Standing on my yoga mat today, running a bit late with practice and feeling pressure from it made me realize that it is the nurturing of an idea, any idea, that yields to our realization of it. Why? Because while I was feeling pressure, I dealt with it. The journey of the practice and my commitment to it was much more important to me than not being on time. This is the same way how our parents nurture (or sometimes sadly not nurture) us. Am I a very talented yogi? Well, it depends on who we consider a talent in yoga. I ask it differently, then: Am I an influencer? If I answer yes to myself here, what do I bese it on?

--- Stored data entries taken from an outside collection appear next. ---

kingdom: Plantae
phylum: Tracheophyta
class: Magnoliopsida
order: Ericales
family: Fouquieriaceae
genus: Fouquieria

Remember the words build it and they’ll come? I believe it depends on the intention you build that thing with. The word intention implies that you somehow are in tension. To be intent means to be very attentive, eager, originating from the latin word intentus “attentive, eager, waiting, strained”; the past participle of intendere “to strain, stretch”. These words are all applicable to a practice that goes beyond something ordinary or usual, even comfortable. Your intention is what takes you further, like a slingshot that shoots an inanimate stone through space with a killer speed. These nuggets of desires we grow up with stay on the ground or fly through space according to how we nurture them and how we place our intention on them.
From a new vantage point, I can see myself as a young girl exercising regularly on the big carpet of our small apartment, longing all along for something deeper, flow-like, indefinably more meaningful than what I was doing then (kinda’ Jane Fonda inspired stuff), something like dance and gymnastics combined that I also feel moving inside of me with ease and a sense of pleasure. I longed for this not knowing of or ever hearing about yoga. So today I marvel at how I became a devoted yoga practitioner and teacher. I am amazed by the winding road that carried me here, and how of all those ideas I had as a child, I have become something that I put the most obscure wish into.
The question is then, how do we arrive at our life’s desire? We can sit there and think very hard on what we would like to do with the time we’ve got or we can just run around, do, and let it shape itself out. Or we can just allow. Allow and do. Do with intention and devotion. Do it with care and love. You are becoming right now what you care about. It is between two thoughts, it is in the process. It is in tension. It is also in the acceptance that you will never really arrive.
Nurture and receive. Live for the moments. Do with ease and skill. Love who you are!